Non possiamo di certo sorprenderci di quanto il calcio italiano sia pervaso dal maschilismo più becero né del sessismo che permea le trasmissioni (sportive e non) italiane con la sfilza di episodi successi negli ultimi giorni. Non sono lontani infatti i tempi in cui Felice Belolli, all’epoca Presidente della Lega Nazionale, definiva le giocatrici della nazionale “quattro lesbiche” alle quali bisognava smettere di dare soldi. Non possiamo sorprenderci no, ma
dobbiamo arrabbiarci e dobbiamo parlarne.

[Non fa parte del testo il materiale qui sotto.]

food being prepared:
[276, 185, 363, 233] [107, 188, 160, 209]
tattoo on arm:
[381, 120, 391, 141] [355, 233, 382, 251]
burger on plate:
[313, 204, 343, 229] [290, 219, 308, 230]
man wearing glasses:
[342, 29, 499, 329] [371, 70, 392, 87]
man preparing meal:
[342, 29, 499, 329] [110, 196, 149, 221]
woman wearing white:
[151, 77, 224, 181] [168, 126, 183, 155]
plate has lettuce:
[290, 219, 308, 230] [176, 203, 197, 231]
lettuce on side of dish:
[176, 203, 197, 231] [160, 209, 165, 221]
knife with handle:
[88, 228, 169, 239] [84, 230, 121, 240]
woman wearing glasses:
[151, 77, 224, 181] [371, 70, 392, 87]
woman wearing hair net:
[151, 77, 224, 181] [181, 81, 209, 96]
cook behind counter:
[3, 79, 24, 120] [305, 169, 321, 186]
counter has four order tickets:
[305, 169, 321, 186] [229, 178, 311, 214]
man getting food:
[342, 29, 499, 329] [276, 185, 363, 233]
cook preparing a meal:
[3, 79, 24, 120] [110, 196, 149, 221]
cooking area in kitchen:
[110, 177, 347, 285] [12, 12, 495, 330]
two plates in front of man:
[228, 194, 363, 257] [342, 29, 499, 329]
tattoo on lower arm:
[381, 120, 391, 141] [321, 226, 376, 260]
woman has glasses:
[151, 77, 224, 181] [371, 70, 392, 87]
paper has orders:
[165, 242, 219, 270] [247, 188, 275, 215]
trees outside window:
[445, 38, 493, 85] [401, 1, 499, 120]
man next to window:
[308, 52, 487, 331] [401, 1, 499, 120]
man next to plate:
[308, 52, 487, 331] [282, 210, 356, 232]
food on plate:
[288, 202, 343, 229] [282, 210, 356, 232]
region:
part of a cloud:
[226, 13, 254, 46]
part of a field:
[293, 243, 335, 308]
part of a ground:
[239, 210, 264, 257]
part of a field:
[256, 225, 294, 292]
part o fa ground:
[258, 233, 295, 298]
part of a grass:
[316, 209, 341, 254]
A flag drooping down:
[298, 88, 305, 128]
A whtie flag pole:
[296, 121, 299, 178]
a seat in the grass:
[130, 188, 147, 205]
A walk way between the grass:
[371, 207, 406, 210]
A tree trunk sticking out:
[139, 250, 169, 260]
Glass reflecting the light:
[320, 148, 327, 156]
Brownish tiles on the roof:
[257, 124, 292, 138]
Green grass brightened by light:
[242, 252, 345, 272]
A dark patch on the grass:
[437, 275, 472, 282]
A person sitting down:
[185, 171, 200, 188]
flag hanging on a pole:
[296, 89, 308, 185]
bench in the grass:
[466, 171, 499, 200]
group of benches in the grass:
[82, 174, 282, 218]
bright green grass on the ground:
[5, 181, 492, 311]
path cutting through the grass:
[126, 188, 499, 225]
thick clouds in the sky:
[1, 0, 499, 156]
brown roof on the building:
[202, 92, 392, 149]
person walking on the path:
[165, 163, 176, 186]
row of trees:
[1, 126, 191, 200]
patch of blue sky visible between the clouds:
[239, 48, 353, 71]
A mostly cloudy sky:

Il sessismo nello sport nazionale è emblema di quello che esiste e resiste in Italia ma è anche strumento per sovvertire e contrastare gli stereotipi di genere. Perché? Perché le cose stanno cambiando: le calciatrici hanno più spazio rispetto a qualche anno fa sul campo da gioco e in televisione. Non sono più disposte a subire discriminazioni restando in silenzio e nella vita, come sui social, rispondono agli attacchi. Le atlete della nazionale, così come quelle degli altri sport nazionali, stanno rivendicando l’accesso al professionismo: perché una donna in Italia, per definizione, può fare sport solo per diletto…ricordiamolo (gli sport femminili infatti non predevono il professionismo, con evidenti ripercussioni sulle retribuzioni salariali e sui diritti delle sportive.) Non si ottengono ancora le risposte sperate dalle federazioni e dal Coni, è vero. Siamo ancora lontane. Le calciatrici però continuano a lottare e lo fanno a colpi di goal, conquistando l’accesso al Mondiale di Francia 2019.
C’è ancora tanta strada da fare. E ancora tanto volta stomaco da provare, ci perdoni Collovati per la citazione. Siamo pronte sì a provarlo, poiché sappiamo che l’autodeterminazione in questo paese innesca resistenze e reazioni ancora violentissime, ma non a sopportarlo sia chiaro!
Non sopportiamo la palese violenza di Insigne nei confronti della moglie, non sopportiamo gli attacchi sessisti (espliciti o finti benevoli che siano) a Wanda Nara nel suo ruolo di procuratrice oltre che moglie, non sopportiamo Costacurta che rilancia sui social e afferma che se fosse stata sua moglie l’ avrebbe cacciata di casa da buon marito padrone, non sopportiamo che Collovati affermi in una trasmissione pubblica che una donna non può capirci di tattica come un uomo e che anche solo fare un tale pensiero gli provochi il volta stomaco. Ma soprattutto non sopportiamo che una trasmissione reputi una violenza domestica uno scherzo del quale ridere; non sopportiamo che i/le presenti in studio ridano di fronte ad affermazioni dichiaratamente sessiste e che la Rai prenda dei provvedimenti così blandi (due settimane di sospensione) in seguito a tali affermazioni e, oltretutto, in assenza di scuse pubbliche. Siamo arrabbiate e pensiamo sia necessario parlare e nominare la violenza con il proprio nome, senza che nessun* ci dica che stiamo esagerando o che era uno scherzo.
Se alziamo lo sguardo e guardiamo poi oltre i confini nazionali, sentiamo rimbombare per un intero stadio i cori dei tifosi e delle tifose della squadra femminile del
Real Sociedad de Fútbol e ci accorgiamo che, laddove una società sportiva investe nel settore femminile e fa delle scelte in un’ottica di parità, il cambiamento arriva e la vittoria finale è davvero di tutte e tutti.
Invitiamo quindi tutt* a partecipare al terzo appuntamento dello sciopero femminista globale lanciato dal movimento
Non Una Di Meno per l’8 marzo! Perché la violenza patriarcale si articola in molteplici forme e genera sempre discriminazioni, mai slegate dallo sfruttamento del lavoro e della riproduzione sociale.